Les friperies : les deux revers de la médaille

Texte par Rosemarie Pilon et caricatures par Océane St-Onge

Après plusieurs soulèvements, incluant la récente grève environnementale qui a eu lieu le 15 mars dernier, les problèmes concernant l’état de notre planète se font beaucoup plus primordiaux et les actions pour atteindre un monde en santé s’actualisent grandement. Or, si l’on se pose sur un problème spécifique qui nécessite un mouvement de communauté des plus urgents, ce serait probablement la fabrication des vêtements importés qui se logerait dans la liste des polluants en vedette.

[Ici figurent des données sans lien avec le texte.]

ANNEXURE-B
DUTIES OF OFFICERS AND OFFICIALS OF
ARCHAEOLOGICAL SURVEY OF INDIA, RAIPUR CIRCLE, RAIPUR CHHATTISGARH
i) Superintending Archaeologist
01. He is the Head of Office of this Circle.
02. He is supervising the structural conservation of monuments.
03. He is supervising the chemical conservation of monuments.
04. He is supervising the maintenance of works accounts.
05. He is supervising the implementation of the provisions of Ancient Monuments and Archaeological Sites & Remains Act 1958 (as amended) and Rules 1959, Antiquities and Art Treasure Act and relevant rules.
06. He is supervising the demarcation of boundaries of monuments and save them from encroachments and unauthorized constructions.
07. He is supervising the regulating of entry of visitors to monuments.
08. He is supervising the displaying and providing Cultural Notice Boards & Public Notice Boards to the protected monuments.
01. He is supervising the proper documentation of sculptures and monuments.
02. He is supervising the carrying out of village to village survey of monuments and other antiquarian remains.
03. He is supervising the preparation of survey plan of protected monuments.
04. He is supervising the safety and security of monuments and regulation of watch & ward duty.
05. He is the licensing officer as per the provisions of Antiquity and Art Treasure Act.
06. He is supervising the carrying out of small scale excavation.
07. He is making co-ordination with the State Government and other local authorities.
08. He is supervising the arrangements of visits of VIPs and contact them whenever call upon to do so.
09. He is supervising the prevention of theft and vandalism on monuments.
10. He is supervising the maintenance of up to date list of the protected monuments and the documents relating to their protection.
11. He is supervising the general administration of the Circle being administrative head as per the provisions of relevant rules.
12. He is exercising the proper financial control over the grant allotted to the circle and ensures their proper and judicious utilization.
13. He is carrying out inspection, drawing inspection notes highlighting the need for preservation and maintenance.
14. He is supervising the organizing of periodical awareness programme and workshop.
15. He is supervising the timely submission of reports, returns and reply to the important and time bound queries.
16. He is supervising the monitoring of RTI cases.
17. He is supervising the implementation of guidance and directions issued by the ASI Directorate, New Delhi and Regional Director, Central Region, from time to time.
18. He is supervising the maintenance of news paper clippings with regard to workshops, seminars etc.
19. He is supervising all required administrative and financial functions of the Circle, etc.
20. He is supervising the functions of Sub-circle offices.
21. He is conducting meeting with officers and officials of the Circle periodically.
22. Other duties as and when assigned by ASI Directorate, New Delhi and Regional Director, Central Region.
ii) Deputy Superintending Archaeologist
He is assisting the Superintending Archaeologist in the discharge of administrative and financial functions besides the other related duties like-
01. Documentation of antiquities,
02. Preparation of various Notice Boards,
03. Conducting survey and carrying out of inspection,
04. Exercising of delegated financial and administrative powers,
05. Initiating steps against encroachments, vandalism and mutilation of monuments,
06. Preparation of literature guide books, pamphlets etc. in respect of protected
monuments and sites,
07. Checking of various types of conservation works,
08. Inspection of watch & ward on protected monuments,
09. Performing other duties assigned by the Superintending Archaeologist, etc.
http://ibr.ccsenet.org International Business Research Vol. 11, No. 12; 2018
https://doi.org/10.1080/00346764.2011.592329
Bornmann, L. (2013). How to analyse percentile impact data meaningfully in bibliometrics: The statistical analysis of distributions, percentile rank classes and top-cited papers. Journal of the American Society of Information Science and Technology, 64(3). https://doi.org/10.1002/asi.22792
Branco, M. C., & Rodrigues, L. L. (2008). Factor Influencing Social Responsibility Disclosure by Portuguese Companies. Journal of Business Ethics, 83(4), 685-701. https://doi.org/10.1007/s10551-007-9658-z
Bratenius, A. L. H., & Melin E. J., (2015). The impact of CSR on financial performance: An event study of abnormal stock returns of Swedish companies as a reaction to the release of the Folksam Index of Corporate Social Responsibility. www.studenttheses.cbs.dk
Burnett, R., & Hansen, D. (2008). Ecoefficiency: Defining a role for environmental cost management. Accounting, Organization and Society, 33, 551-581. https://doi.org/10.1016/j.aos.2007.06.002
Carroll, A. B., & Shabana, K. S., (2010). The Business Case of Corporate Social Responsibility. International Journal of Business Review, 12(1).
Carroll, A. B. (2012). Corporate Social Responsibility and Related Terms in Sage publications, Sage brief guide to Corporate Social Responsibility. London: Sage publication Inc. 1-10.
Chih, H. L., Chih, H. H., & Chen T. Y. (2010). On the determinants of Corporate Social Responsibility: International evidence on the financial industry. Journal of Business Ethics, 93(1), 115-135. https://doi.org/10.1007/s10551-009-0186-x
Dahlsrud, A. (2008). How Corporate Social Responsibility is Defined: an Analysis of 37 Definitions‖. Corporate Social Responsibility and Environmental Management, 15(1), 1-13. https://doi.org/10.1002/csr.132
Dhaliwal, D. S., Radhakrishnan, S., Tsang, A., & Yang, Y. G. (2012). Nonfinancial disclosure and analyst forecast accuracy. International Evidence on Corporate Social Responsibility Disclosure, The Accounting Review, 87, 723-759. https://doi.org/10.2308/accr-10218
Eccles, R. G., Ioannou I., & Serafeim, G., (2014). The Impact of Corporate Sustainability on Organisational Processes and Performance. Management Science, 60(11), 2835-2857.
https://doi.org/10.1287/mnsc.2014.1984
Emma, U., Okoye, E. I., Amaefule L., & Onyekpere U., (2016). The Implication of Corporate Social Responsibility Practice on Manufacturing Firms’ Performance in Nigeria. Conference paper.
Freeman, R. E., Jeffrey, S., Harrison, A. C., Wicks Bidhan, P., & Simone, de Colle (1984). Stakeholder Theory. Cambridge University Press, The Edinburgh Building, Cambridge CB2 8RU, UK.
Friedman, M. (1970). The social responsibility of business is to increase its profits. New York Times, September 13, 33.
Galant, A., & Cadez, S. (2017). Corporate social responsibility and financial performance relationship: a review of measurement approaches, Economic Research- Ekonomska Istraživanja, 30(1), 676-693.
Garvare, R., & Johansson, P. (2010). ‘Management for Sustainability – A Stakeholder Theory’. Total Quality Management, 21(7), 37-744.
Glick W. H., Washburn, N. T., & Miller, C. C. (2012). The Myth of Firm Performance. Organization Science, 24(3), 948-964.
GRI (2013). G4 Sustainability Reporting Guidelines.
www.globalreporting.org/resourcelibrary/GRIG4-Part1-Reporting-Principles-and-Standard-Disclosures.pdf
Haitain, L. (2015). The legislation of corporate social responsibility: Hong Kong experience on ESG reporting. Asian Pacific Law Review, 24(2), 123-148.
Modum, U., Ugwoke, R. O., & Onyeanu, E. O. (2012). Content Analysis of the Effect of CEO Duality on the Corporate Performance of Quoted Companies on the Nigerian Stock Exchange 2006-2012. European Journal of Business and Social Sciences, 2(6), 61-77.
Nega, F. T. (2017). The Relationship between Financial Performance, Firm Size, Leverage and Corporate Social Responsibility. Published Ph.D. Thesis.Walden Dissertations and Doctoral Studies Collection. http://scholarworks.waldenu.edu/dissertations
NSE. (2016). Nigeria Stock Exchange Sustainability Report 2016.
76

Alors que 25% de tous les pesticides et 10% des engrais employés sur la planète sont réservés à la culture du coton, ressource importante pour la création de nos habits, les produits chimiques ne cessent de se propager sur nos territoires, nos cours d’eau et au final, sur nous-mêmes. Ces statistiques, qui paraissent considérablement élevées, ont déjà été diminuées par les trouvailles populaires des friperies qui, pour plusieurs personnes aujourd’hui, sont des lieux priorisés pour l’achat de tenues. Toutefois, malgré les atouts économiques et écologiques de ce genre de boutiques, comme dans n’importe quelle sphère de la vie, un côté sombre s’y trouve aussi.

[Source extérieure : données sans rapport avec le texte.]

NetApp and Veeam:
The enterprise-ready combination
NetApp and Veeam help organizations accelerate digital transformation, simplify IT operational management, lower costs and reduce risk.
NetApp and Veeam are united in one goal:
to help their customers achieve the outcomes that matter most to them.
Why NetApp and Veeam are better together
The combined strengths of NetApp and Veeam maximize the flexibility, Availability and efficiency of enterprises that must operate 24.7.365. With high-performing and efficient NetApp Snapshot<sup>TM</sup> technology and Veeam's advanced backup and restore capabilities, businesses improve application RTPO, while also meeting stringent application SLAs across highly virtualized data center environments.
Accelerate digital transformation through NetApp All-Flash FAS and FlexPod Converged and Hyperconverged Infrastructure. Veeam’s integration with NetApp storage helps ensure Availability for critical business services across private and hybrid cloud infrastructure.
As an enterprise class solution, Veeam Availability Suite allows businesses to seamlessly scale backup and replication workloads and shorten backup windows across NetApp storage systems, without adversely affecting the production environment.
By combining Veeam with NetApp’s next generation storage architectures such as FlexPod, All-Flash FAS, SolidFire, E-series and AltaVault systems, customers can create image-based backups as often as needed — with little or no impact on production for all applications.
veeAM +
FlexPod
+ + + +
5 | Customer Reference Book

C’est une idée ingénieuse qu’est la réutilisation des vêtements et elle devrait même être prônée, sachant que les Nord-américains jettent annuellement environ 9.5 millions d’habits qui se retrouvent dans des sites d’enfouissement, alors qu’ils auraient bien pu être récupérés. Cependant, cette récolte de vêtements usagés n’interrompt pas du tout le processus de fabrication vestimentaire parfois insalubre des usines majoritairement orientales. Des moyens concrets sont essentiels pour l’avenir de notre terre et de notre qualité de vie, car, en plus, le Canadien moyen se voit jeter environ 37 kilogrammes de vêtements aux poubelles chaque année. En prenant conscience que dans plusieurs pays, même en 2019, des populations ont à peine de quoi se couvrir, nos surplus de tissus paraissent encore plus illogiquement gaspillés. Évidemment, l’encouragement des producteurs et de leurs créations locales devrait être valorisé. Même si cette initiative n’apaise pas tout à fait la production exacerbée, elle vient soutenir les friperies. Les coûts sont élevés pour les produits locaux, mais pour des civilisations durables, rien n’est mieux qu’une consommation durable. En outre, cela éviterait, évidemment, la quantité énorme d’employés sous-payés aux conditions de travail misérables, notamment au Bangladesh, où un immeuble de production de vêtements s’est écroulé, causant la mort de plusieurs travailleurs il y a quelques années.

La plupart du temps, les habits dans les friperies sont extrêmement abordables, surtout grâce à l’arrivage constant de sacs remplis de vêtements de toutes sortes et déjà portés par des membres de la communauté. Toutefois, pour les employés qui travaillent dans ces commerces, il est parfois répugnant et révoltant de faire le tri des dons. Alors qu’il peut y avoir des sacs composés de magnifiques robes ou bien de complets éclatants, les travailleurs y retrouvent fréquemment des taches de sang et même des seringues. Les odeurs sont étouffantes, surtout quand certains employés retrouvent des excréments sur les habits ou dans les sacs reçus. De plus, il peut même arriver que des armes comme des revolvers s’y trouvent. Outre la dictature et l’abus de pouvoir qu’exercent les dirigeants de compagnies sur leurs employés dans plusieurs des pays orientaux, il ne faut pas oublier l’inhumanité se trouvant aussi dans notre société québécoise à travers ces sacs de « dons ». Ce genre de situation nécessite une nouvelle procédure, un nouveau fonctionnement en ce qui concerne ces pénibles transmissions. Ainsi, pour l’environnement, il serait, par exemple, pertinent d’utiliser des boites de plastique et préférable de les prendre transparentes, pour facilement discerner tout ce qui peut s’y trouver. Sans oublier qu’un commis, ou un autre, pourrait faire le tri efficacement en s’assurant de garder des produits salubres et sécuritaires dans le commerce, et ce, devant le client qui offre ses vieux habits.

Somme toute, les actions concrètes et réfléchies constituent une issue des plus essentielles pour notre planète et notre avenir. Les friperies sont des facteurs précieux pour une évolution positive de l’état de nos terres et de nos sociétés. Toutefois, il faut toujours garder en tête que ces actes écologiques et économiques ne doivent pas se transformer en phénomènes puérils, cela se traduisant en une source de moqueries ou de dangers pour maintes personnes qui tentent simplement de faire leur travail.